Vers 775, Abou Qurra assiège Kairouan et y répand durant un temps le kharidjisme sufrite. Devenue la capitale des Aghlabides, la cité prospère rapidement au cours du
IXe siècle et devient le siège principal du pouvoir en Ifriqiya et un grand centre de rayonnement de la culture arabe et de l'islam, rivalisant avec les autres centres du bassin
méditerranéen. C'est une grande ville de commerce et de science renommée pour son école de droit malékite et son école de médecine formée
par Ishaq ibn Imran. Kairouan joue également un rôle significatif dans l'arabisation des Berbères et des populations de langue latine de l'Ifriqiya.
En 909, les Fatimides, chiites ismaïliens menés par Abu Abd Allah ach-Chi'i, s'emparent de l'Ifriqiya et font de Kairouan leur résidence. Mais la ville perd son statut avec
la fondation de Mahdia sur la côte orientale et sa proclamation comme capitale du califat fatimide. Mais les tensions ethnico-religieuses avec la population strictement sunnite de la
ville obligent les Fatimides à abandonner le point d'appui qu'ils s'étaient constitué pour rejoindre l'Égypte vers 972-973 où il fonderont Le Caire, le
nouveau centre du califat. Entretemps intervient la prise de Kairouan par l'ibadite Abu Yazid qui parvient ainsi, avec l'aide de la population sunnite de la ville, à interrompre
brièvement l'hégémonie des Fatimides entre 944 et 946. Au milieu du Xe siècle, Kairouan dépasse les 100 000 habitants. Son approvisionnement en eau est
assuré par un réseau de canalisations provenant des montagnes environnantes et un grand nombre de citernes réparties dans la ville et en-dessous de la Grande
mosquée. Les grands réservoirs datant de l'époque aghlabide sont encore visibles de nos jours.

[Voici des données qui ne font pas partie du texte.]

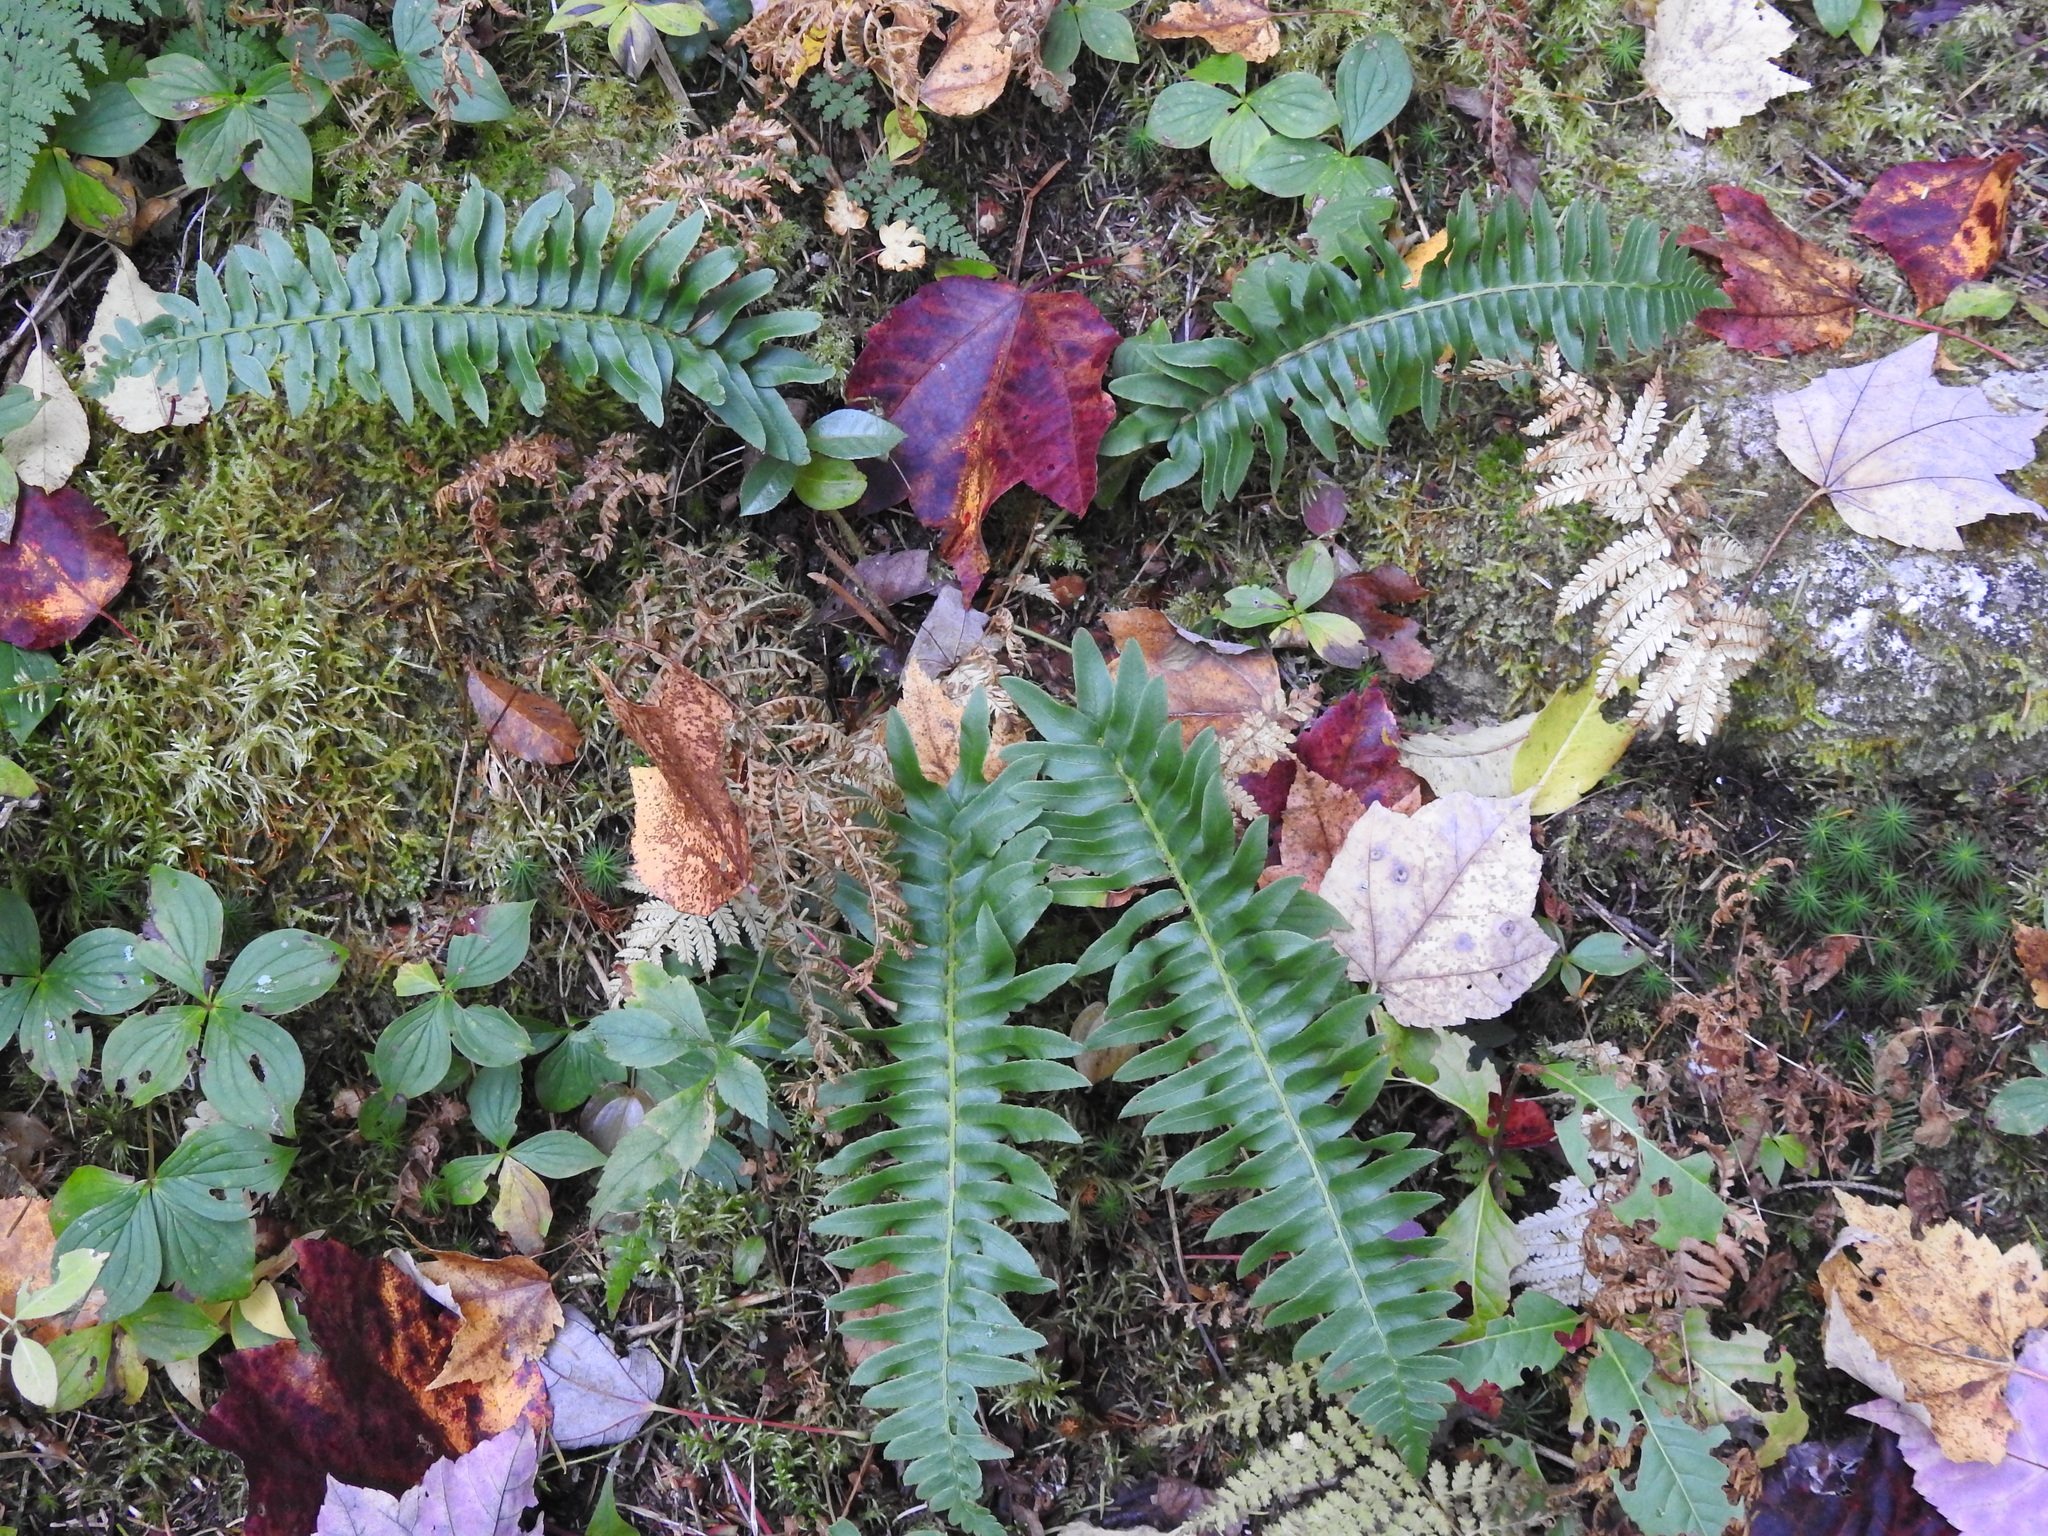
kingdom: Plantae
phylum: Tracheophyta
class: Polypodiopsida
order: Polypodiales
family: Dryopteridaceae
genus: Polystichum
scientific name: Polystichum acrostichoides
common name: Christmas fern
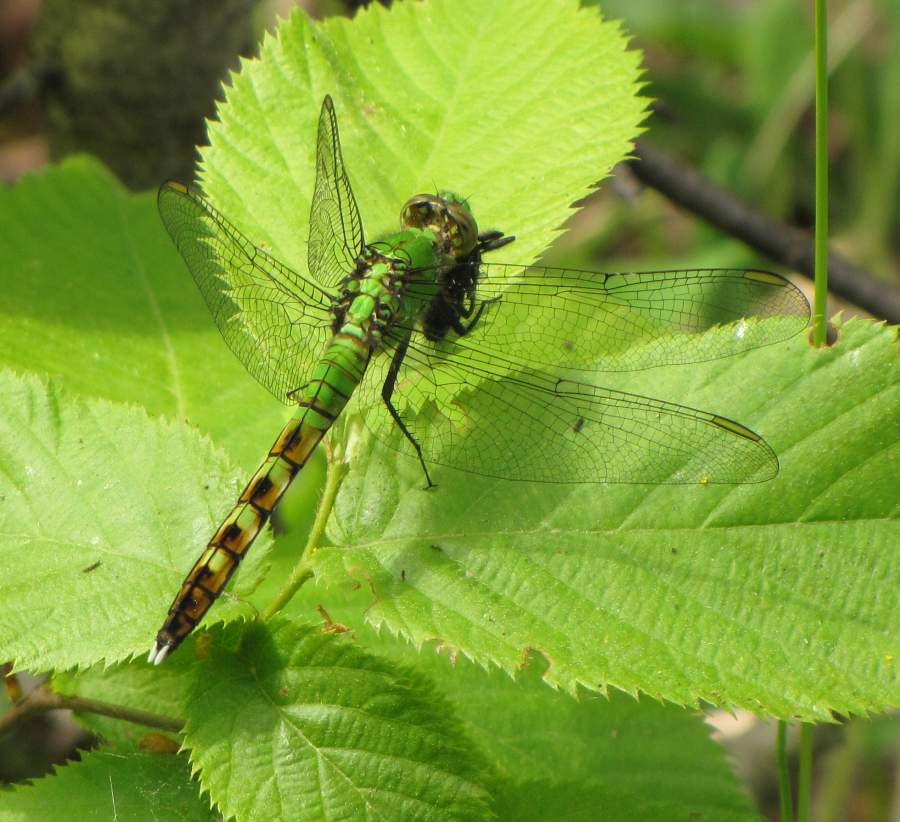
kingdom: Animalia
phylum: Arthropoda
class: Insecta
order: Odonata
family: Libellulidae
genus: Erythemis
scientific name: Erythemis simplicicollis
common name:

Rue de Kairouan en 1899Après le retrait définitif des Fatimides, c'est une dynastie vassale de ces derniers, les Zirides, qui prend le pouvoir en Ifriqiya. Muizz ibn Badis
(1016-1062), son plus illustre représentant, mène une politique en faveur de la population sunnite et la ville connaît alors la dernière période
d'épanouissement de son histoire. En effet, en 1054, les Fatimides du Caire organisent une expédition punitive contre les Zirides devenus dissidents : les tribus bédouines
des Hilaliens et des Banu Sulaym fondent sur la ville, la détruisant presque entièrement. En 1057, Muizz ibn Badis s'enfuit à Mahdia et livre Kairouan et ses environs au
pillage.
Avec l'essor des villes côtières sous le règne des Hafsides, et principalement de Tunis, Kairouan décline inéluctablement. En 1702, Hussein I Bey en restaure
l'enceinte et de nombreuses mosquées. Au cours de l'offensive française menée por prendre le contrôle du pays, les troupes commandées par le
général Félix Gustave Saussier prennent Kairouan le 28 octobre 1882. L'occupation de la ville paralyse la résistance et aboutit à la soumission de la Tunisie.
Pendant le protectorat français, la ville devient tout de même l'un des foyers de la résistance nationaliste.